I’ve been thinking about cogs lately.
There’s a reason.
Cogs are important in many machines. They help make things run smoothly. And, when cogs break, the machine grinds to a stop. Cogs are generally hidden. And, in many cases, they are easily interchangeable. In a sense, they have come to epitomize the faceless, nameless elements in a large machine. After all, the iconic scene in Charlie Chaplin’s Modern Times featured cogs to represent the modern industrialized world.
Bison should never be just a cog.
We’ve built our business because our customers appreciate the special qualities of the meat our animals produce: flavorful, healthy, and sustainably raised. Our customers have demonstrated that they are willing to pay a reasonable premium for those qualities.
And, as the popularity of bison meat has grown, more packaged food companies are searching out bison as an ingredient in their products. After all, bison adds a certain cache that distinguishes products from their competitors.
Many of the companies are actively developing partnerships with ranchers and helping to tell the story of how the animals were raised. That’s a good thing.

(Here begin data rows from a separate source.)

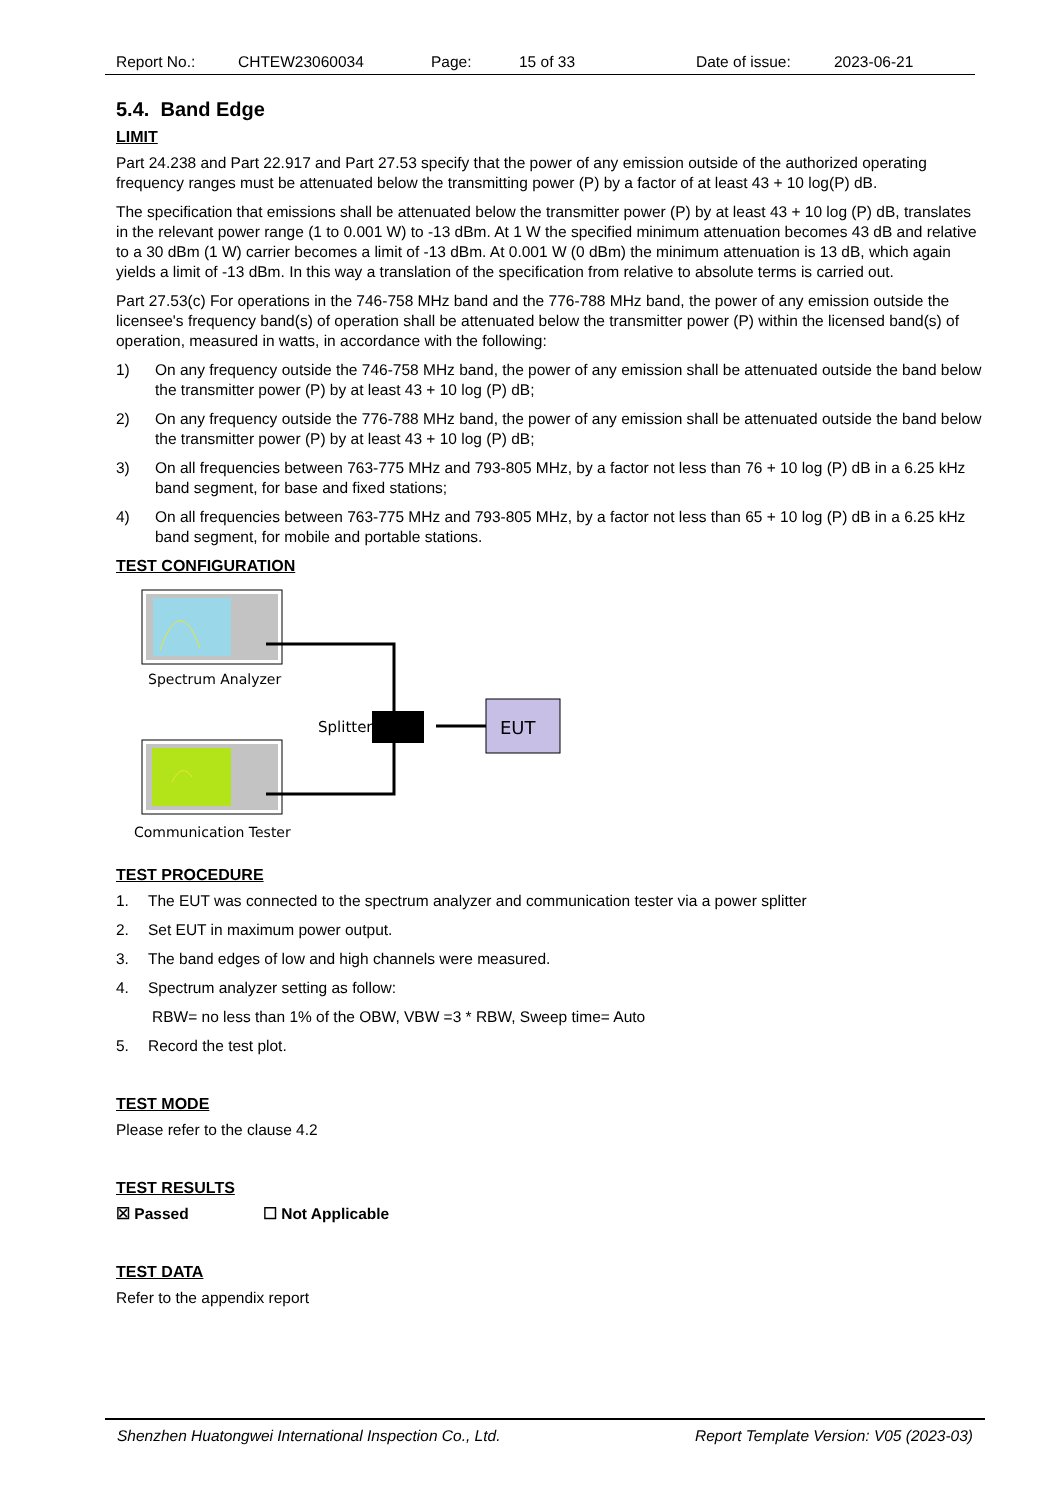Report No.: CHTEW23060034 Page: 15 of 33 Date of issue: 2023-06-21
5.4. Band Edge
LIMIT
Part 24.238 and Part 22.917 and Part 27.53 specify that the power of any emission outside of the authorized operating frequency ranges must be attenuated below the transmitting power (P) by a factor of at least 43 + 10 log(P) dB.
The specification that emissions shall be attenuated below the transmitter power (P) by at least 43 + 10 log (P) dB, translates in the relevant power range (1 to 0.001 W) to -13 dBm. At 1 W the specified minimum attenuation becomes 43 dB and relative to a 30 dBm (1 W) carrier becomes a limit of -13 dBm. At 0.001 W (0 dBm) the minimum attenuation is 13 dB, which again yields a limit of -13 dBm. In this way a translation of the specification from relative to absolute terms is carried out.
Part 27.53(c) For operations in the 746-758 MHz band and the 776-788 MHz band, the power of any emission outside the licensee's frequency band(s) of operation shall be attenuated below the transmitter power (P) within the licensed band(s) of operation, measured in watts, in accordance with the following:
1) On any frequency outside the 746-758 MHz band, the power of any emission shall be attenuated outside the band below the transmitter power (P) by at least 43 + 10 log (P) dB;
2) On any frequency outside the 776-788 MHz band, the power of any emission shall be attenuated outside the band below the transmitter power (P) by at least 43 + 10 log (P) dB;
3) On all frequencies between 763-775 MHz and 793-805 MHz, by a factor not less than 76 + 10 log (P) dB in a 6.25 kHz band segment, for base and fixed stations;
4) On all frequencies between 763-775 MHz and 793-805 MHz, by a factor not less than 65 + 10 log (P) dB in a 6.25 kHz band segment, for mobile and portable stations.
TEST CONFIGURATION
Spectrum Analyzer
Communication Tester
Splitter
EUT
TEST PROCEDURE
1. The EUT was connected to the spectrum analyzer and communication tester via a power splitter
2. Set EUT in maximum power output.
3. The band edges of low and high channels were measured.
4. Spectrum analyzer setting as follow:
RBW= no less than 1% of the OBW, VBW =3 * RBW, Sweep time= Auto
5. Record the test plot.
TEST MODE
Please refer to the clause 4.2
TEST RESULTS
☒ Passed ☐ Not Applicable
TEST DATA
Refer to the appendix report
Shenzhen Huatongwei International Inspection Co., Ltd. Report Template Version: V05 (2023-03)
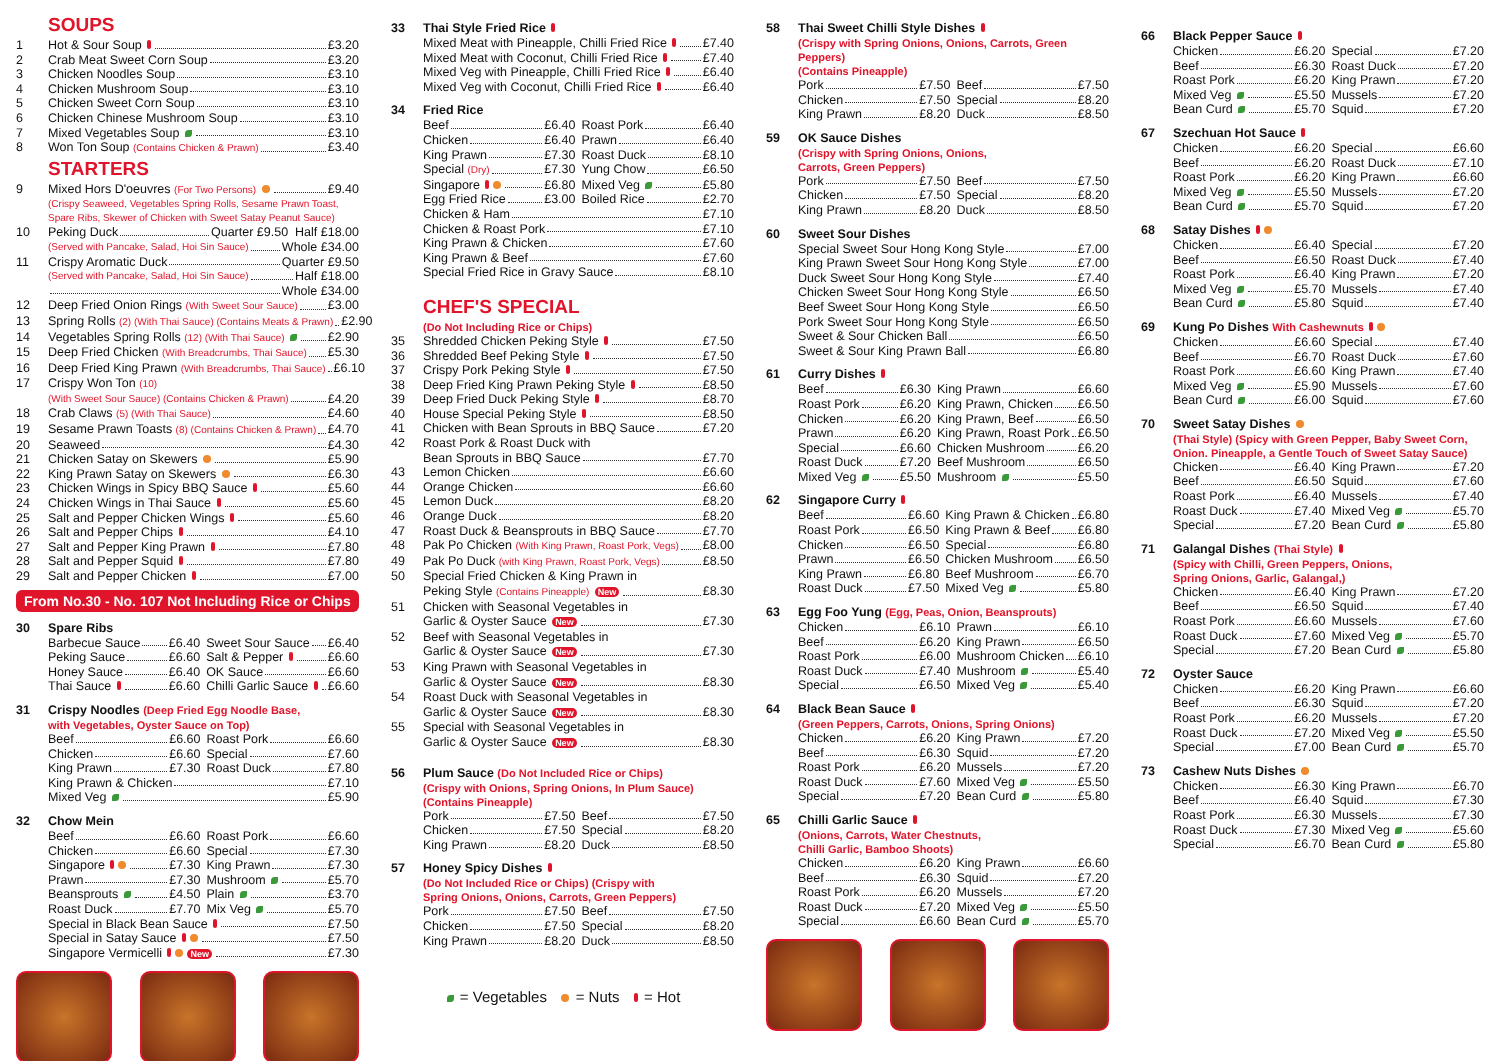SOUPS
1 Hot & Sour Soup £3.20
2 Crab Meat Sweet Corn Soup £3.20
3 Chicken Noodles Soup £3.10
4 Chicken Mushroom Soup £3.10
5 Chicken Sweet Corn Soup £3.10
6 Chicken Chinese Mushroom Soup £3.10
7 Mixed Vegetables Soup £3.10
8 Won Ton Soup (Contains Chicken & Prawn) £3.40
STARTERS
9 Mixed Hors D'oeuvres (For Two Persons) £9.40
(Crispy Seaweed, Vegetables Spring Rolls, Sesame Prawn Toast,
Spare Ribs, Skewer of Chicken with Sweet Satay Peanut Sauce)
10 Peking Duck Quarter £9.50 Half £18.00
(Served with Pancake, Salad, Hoi Sin Sauce) Whole £34.00
11 Crispy Aromatic Duck Quarter £9.50
(Served with Pancake, Salad, Hoi Sin Sauce) Half £18.00
Whole £34.00
12 Deep Fried Onion Rings (With Sweet Sour Sauce) £3.00
13 Spring Rolls (2) (With Thai Sauce) (Contains Meats & Prawn) £2.90
14 Vegetables Spring Rolls (12) (With Thai Sauce) £2.90
15 Deep Fried Chicken (With Breadcrumbs, Thai Sauce) £5.30
16 Deep Fried King Prawn (With Breadcrumbs, Thai Sauce) £6.10
17 Crispy Won Ton (10)
(With Sweet Sour Sauce) (Contains Chicken & Prawn) £4.20
18 Crab Claws (5) (With Thai Sauce) £4.60
19 Sesame Prawn Toasts (8) (Contains Chicken & Prawn) £4.70
20 Seaweed £4.30
21 Chicken Satay on Skewers £5.90
22 King Prawn Satay on Skewers £6.30
23 Chicken Wings in Spicy BBQ Sauce £5.60
24 Chicken Wings in Thai Sauce £5.60
25 Salt and Pepper Chicken Wings £5.60
26 Salt and Pepper Chips £4.10
27 Salt and Pepper King Prawn £7.80
28 Salt and Pepper Squid £7.80
29 Salt and Pepper Chicken £7.00
From No.30 - No. 107 Not Including Rice or Chips
30 Spare Ribs
Barbecue Sauce £6.40
Sweet Sour Sauce £6.40
Peking Sauce £6.60
Salt & Pepper £6.60
Honey Sauce £6.40
OK Sauce £6.60
Thai Sauce £6.60
Chilli Garlic Sauce £6.60
31 Crispy Noodles (Deep Fried Egg Noodle Base,
with Vegetables, Oyster Sauce on Top)
Beef £6.60
Roast Pork £6.60
Chicken £6.60
Special £7.60
King Prawn £7.30
Roast Duck £7.80
King Prawn & Chicken £7.10
Mixed Veg £5.90
32 Chow Mein
Beef £6.60
Roast Pork £6.60
Chicken £6.60
Special £7.30
Singapore £7.30
King Prawn £7.30
Prawn £7.30
Mushroom £5.70
Beansprouts £4.50
Plain £3.70
Roast Duck £7.70
Mix Veg £5.70
Special in Black Bean Sauce £7.50
Special in Satay Sauce £7.50
Singapore Vermicelli New £7.30
33 Thai Style Fried Rice
Mixed Meat with Pineapple, Chilli Fried Rice £7.40
Mixed Meat with Coconut, Chilli Fried Rice £7.40
Mixed Veg with Pineapple, Chilli Fried Rice £6.40
Mixed Veg with Coconut, Chilli Fried Rice £6.40
34 Fried Rice
Beef £6.40
Roast Pork £6.40
Chicken £6.40
Prawn £6.40
King Prawn £7.30
Roast Duck £8.10
Special (Dry) £7.30
Yung Chow £6.50
Singapore £6.80
Mixed Veg £5.80
Egg Fried Rice £3.00
Boiled Rice £2.70
Chicken & Ham £7.10
Chicken & Roast Pork £7.10
King Prawn & Chicken £7.60
King Prawn & Beef £7.60
Special Fried Rice in Gravy Sauce £8.10
CHEF'S SPECIAL
(Do Not Including Rice or Chips)
35 Shredded Chicken Peking Style £7.50
36 Shredded Beef Peking Style £7.50
37 Crispy Pork Peking Style £7.50
38 Deep Fried King Prawn Peking Style £8.50
39 Deep Fried Duck Peking Style £8.70
40 House Special Peking Style £8.50
41 Chicken with Bean Sprouts in BBQ Sauce £7.20
42 Roast Pork & Roast Duck with
Bean Sprouts in BBQ Sauce £7.70
43 Lemon Chicken £6.60
44 Orange Chicken £6.60
45 Lemon Duck £8.20
46 Orange Duck £8.20
47 Roast Duck & Beansprouts in BBQ Sauce £7.70
48 Pak Po Chicken (With King Prawn, Roast Pork, Vegs) £8.00
49 Pak Po Duck (with King Prawn, Roast Pork, Vegs) £8.50
50 Special Fried Chicken & King Prawn in
Peking Style (Contains Pineapple) New £8.30
51 Chicken with Seasonal Vegetables in
Garlic & Oyster Sauce New £7.30
52 Beef with Seasonal Vegetables in
Garlic & Oyster Sauce New £7.30
53 King Prawn with Seasonal Vegetables in
Garlic & Oyster Sauce New £8.30
54 Roast Duck with Seasonal Vegetables in
Garlic & Oyster Sauce New £8.30
55 Special with Seasonal Vegetables in
Garlic & Oyster Sauce New £8.30
56 Plum Sauce (Do Not Included Rice or Chips)
(Crispy with Onions, Spring Onions, In Plum Sauce)
(Contains Pineapple)
Pork £7.50
Beef £7.50
Chicken £7.50
Special £8.20
King Prawn £8.20
Duck £8.50
57 Honey Spicy Dishes
(Do Not Included Rice or Chips) (Crispy with
Spring Onions, Onions, Carrots, Green Peppers)
Pork £7.50
Beef £7.50
Chicken £7.50
Special £8.20
King Prawn £8.20
Duck £8.50
= Vegetables = Nuts = Hot
58 Thai Sweet Chilli Style Dishes
(Crispy with Spring Onions, Onions, Carrots, Green Peppers)
(Contains Pineapple)
Pork £7.50
Beef £7.50
Chicken £7.50
Special £8.20
King Prawn £8.20
Duck £8.50
59 OK Sauce Dishes
(Crispy with Spring Onions, Onions,
Carrots, Green Peppers)
Pork £7.50
Beef £7.50
Chicken £7.50
Special £8.20
King Prawn £8.20
Duck £8.50
60 Sweet Sour Dishes
Special Sweet Sour Hong Kong Style £7.00
King Prawn Sweet Sour Hong Kong Style £7.00
Duck Sweet Sour Hong Kong Style £7.40
Chicken Sweet Sour Hong Kong Style £6.50
Beef Sweet Sour Hong Kong Style £6.50
Pork Sweet Sour Hong Kong Style £6.50
Sweet & Sour Chicken Ball £6.50
Sweet & Sour King Prawn Ball £6.80
61 Curry Dishes
Beef £6.30
King Prawn £6.60
Roast Pork £6.20
King Prawn, Chicken £6.50
Chicken £6.20
King Prawn, Beef £6.50
Prawn £6.20
King Prawn, Roast Pork £6.50
Special £6.60
Chicken Mushroom £6.20
Roast Duck £7.20
Beef Mushroom £6.50
Mixed Veg £5.50
Mushroom £5.50
62 Singapore Curry
Beef £6.60
King Prawn & Chicken £6.80
Roast Pork £6.50
King Prawn & Beef £6.80
Chicken £6.50
Special £6.80
Prawn £6.50
Chicken Mushroom £6.50
King Prawn £6.80
Beef Mushroom £6.70
Roast Duck £7.50
Mixed Veg £5.80
63 Egg Foo Yung (Egg, Peas, Onion, Beansprouts)
Chicken £6.10
Prawn £6.10
Beef £6.20
King Prawn £6.50
Roast Pork £6.00
Mushroom Chicken £6.10
Roast Duck £7.40
Mushroom £5.40
Special £6.50
Mixed Veg £5.40
64 Black Bean Sauce
(Green Peppers, Carrots, Onions, Spring Onions)
Chicken £6.20
King Prawn £7.20
Beef £6.30
Squid £7.20
Roast Pork £6.20
Mussels £7.20
Roast Duck £7.60
Mixed Veg £5.50
Special £7.20
Bean Curd £5.80
65 Chilli Garlic Sauce
(Onions, Carrots, Water Chestnuts,
Chilli Garlic, Bamboo Shoots)
Chicken £6.20
King Prawn £6.60
Beef £6.30
Squid £7.20
Roast Pork £6.20
Mussels £7.20
Roast Duck £7.20
Mixed Veg £5.50
Special £6.60
Bean Curd £5.70
66 Black Pepper Sauce
Chicken £6.20
Special £7.20
Beef £6.30
Roast Duck £7.20
Roast Pork £6.20
King Prawn £7.20
Mixed Veg £5.50
Mussels £7.20
Bean Curd £5.70
Squid £7.20
67 Szechuan Hot Sauce
Chicken £6.20
Special £6.60
Beef £6.20
Roast Duck £7.10
Roast Pork £6.20
King Prawn £6.60
Mixed Veg £5.50
Mussels £7.20
Bean Curd £5.70
Squid £7.20
68 Satay Dishes
Chicken £6.40
Special £7.20
Beef £6.50
Roast Duck £7.40
Roast Pork £6.40
King Prawn £7.20
Mixed Veg £5.70
Mussels £7.40
Bean Curd £5.80
Squid £7.40
69 Kung Po Dishes With Cashewnuts
Chicken £6.60
Special £7.40
Beef £6.70
Roast Duck £7.60
Roast Pork £6.60
King Prawn £7.40
Mixed Veg £5.90
Mussels £7.60
Bean Curd £6.00
Squid £7.60
70 Sweet Satay Dishes
(Thai Style) (Spicy with Green Pepper, Baby Sweet Corn,
Onion. Pineapple, a Gentle Touch of Sweet Satay Sauce)
Chicken £6.40
King Prawn £7.20
Beef £6.50
Squid £7.60
Roast Pork £6.40
Mussels £7.40
Roast Duck £7.40
Mixed Veg £5.70
Special £7.20
Bean Curd £5.80
71 Galangal Dishes (Thai Style)
(Spicy with Chilli, Green Peppers, Onions,
Spring Onions, Garlic, Galangal,)
Chicken £6.40
King Prawn £7.20
Beef £6.50
Squid £7.40
Roast Pork £6.60
Mussels £7.60
Roast Duck £7.60
Mixed Veg £5.70
Special £7.20
Bean Curd £5.80
72 Oyster Sauce
Chicken £6.20
King Prawn £6.60
Beef £6.30
Squid £7.20
Roast Pork £6.20
Mussels £7.20
Roast Duck £7.20
Mixed Veg £5.50
Special £7.00
Bean Curd £5.70
73 Cashew Nuts Dishes
Chicken £6.30
King Prawn £6.70
Beef £6.40
Squid £7.30
Roast Pork £6.30
Mussels £7.30
Roast Duck £7.30
Mixed Veg £5.60
Special £6.70
Bean Curd £5.80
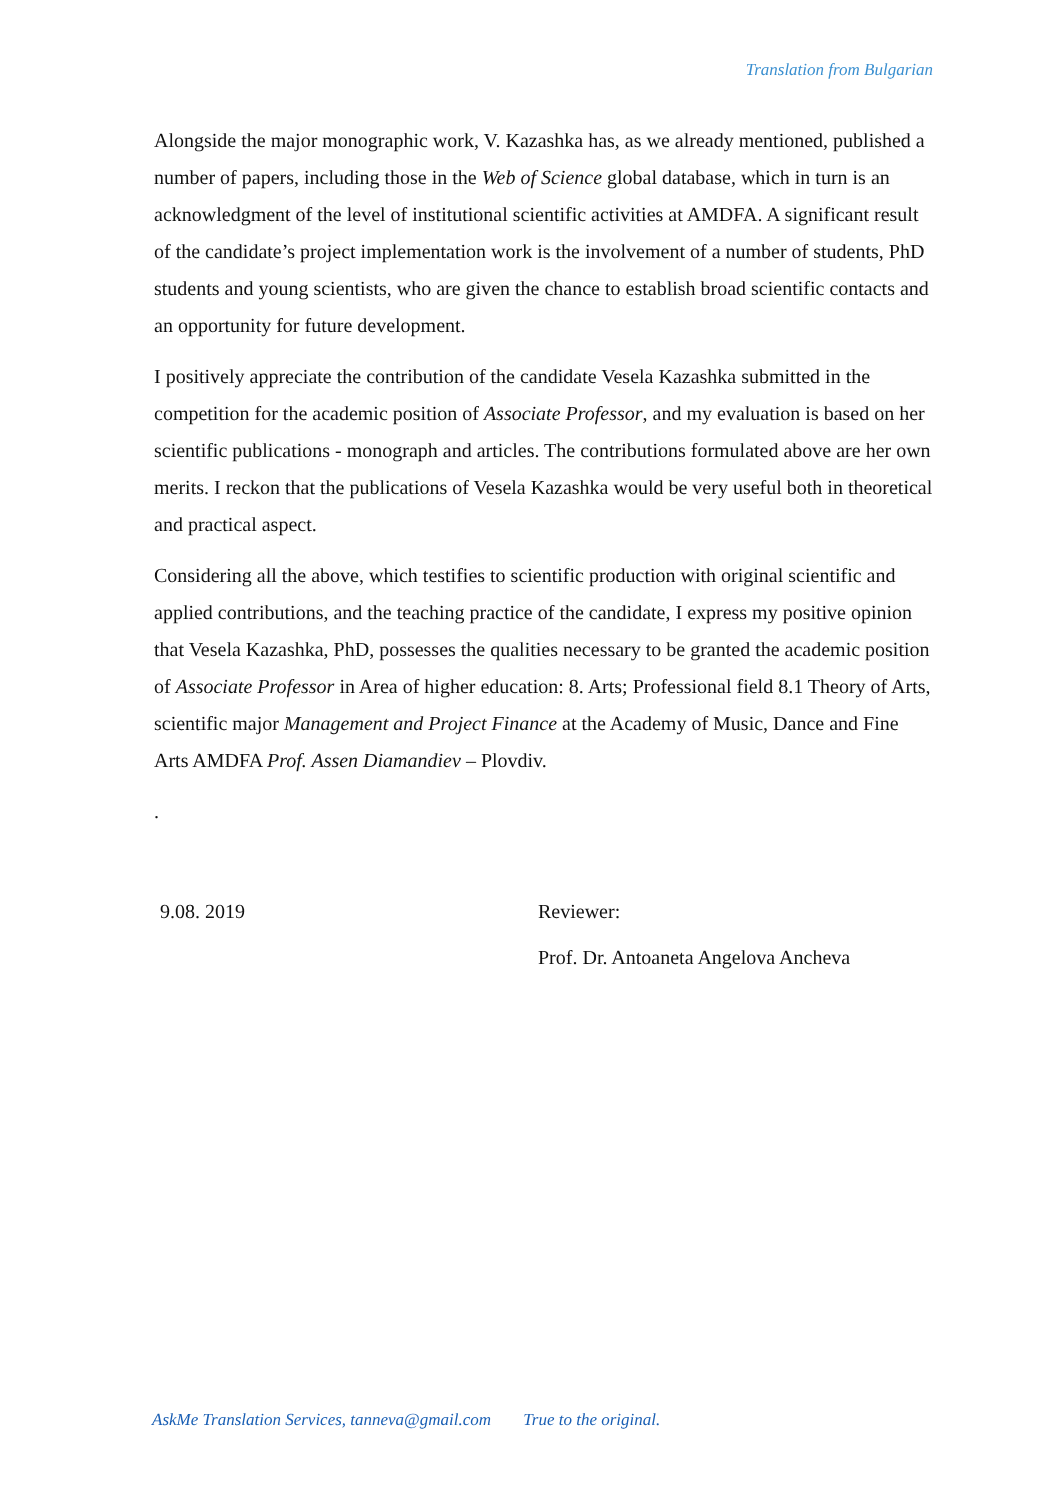Translation from Bulgarian
Alongside the major monographic work, V. Kazashka has, as we already mentioned, published a number of papers, including those in the Web of Science global database, which in turn is an acknowledgment of the level of institutional scientific activities at AMDFA. A significant result of the candidate’s project implementation work is the involvement of a number of students, PhD students and young scientists, who are given the chance to establish broad scientific contacts and an opportunity for future development.
I positively appreciate the contribution of the candidate Vesela Kazashka submitted in the competition for the academic position of Associate Professor, and my evaluation is based on her scientific publications - monograph and articles. The contributions formulated above are her own merits. I reckon that the publications of Vesela Kazashka would be very useful both in theoretical and practical aspect.
Considering all the above, which testifies to scientific production with original scientific and applied contributions, and the teaching practice of the candidate, I express my positive opinion that Vesela Kazashka, PhD, possesses the qualities necessary to be granted the academic position of Associate Professor in Area of higher education: 8. Arts; Professional field 8.1 Theory of Arts, scientific major Management and Project Finance at the Academy of Music, Dance and Fine Arts AMDFA Prof. Assen Diamandiev – Plovdiv.
.
9.08. 2019 Reviewer:
Prof. Dr. Antoaneta Angelova Ancheva
AskMe Translation Services, tanneva@gmail.com True to the original.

But packaged food companies—like bison ranchers—must be profitable to succeed. As the management of each company works to build their market share, they closely examine every facet of their product, including the cost of goods…COGs. Every new ingredient added to a product sparks a question around the board table: “How does that impact our COGs?”
Our challenge is to never become just a COG. We’ve worked hard to build the reputation, and to tell the story, of bison as a wholesome, premium product. Packaged food companies are adding bison to their products because of that reputation.
We have to make sure that we never let that reputation tarnish. And, make sure that our partners in the food industry know that bison is not just a cost of goods, but a benefit to the final product.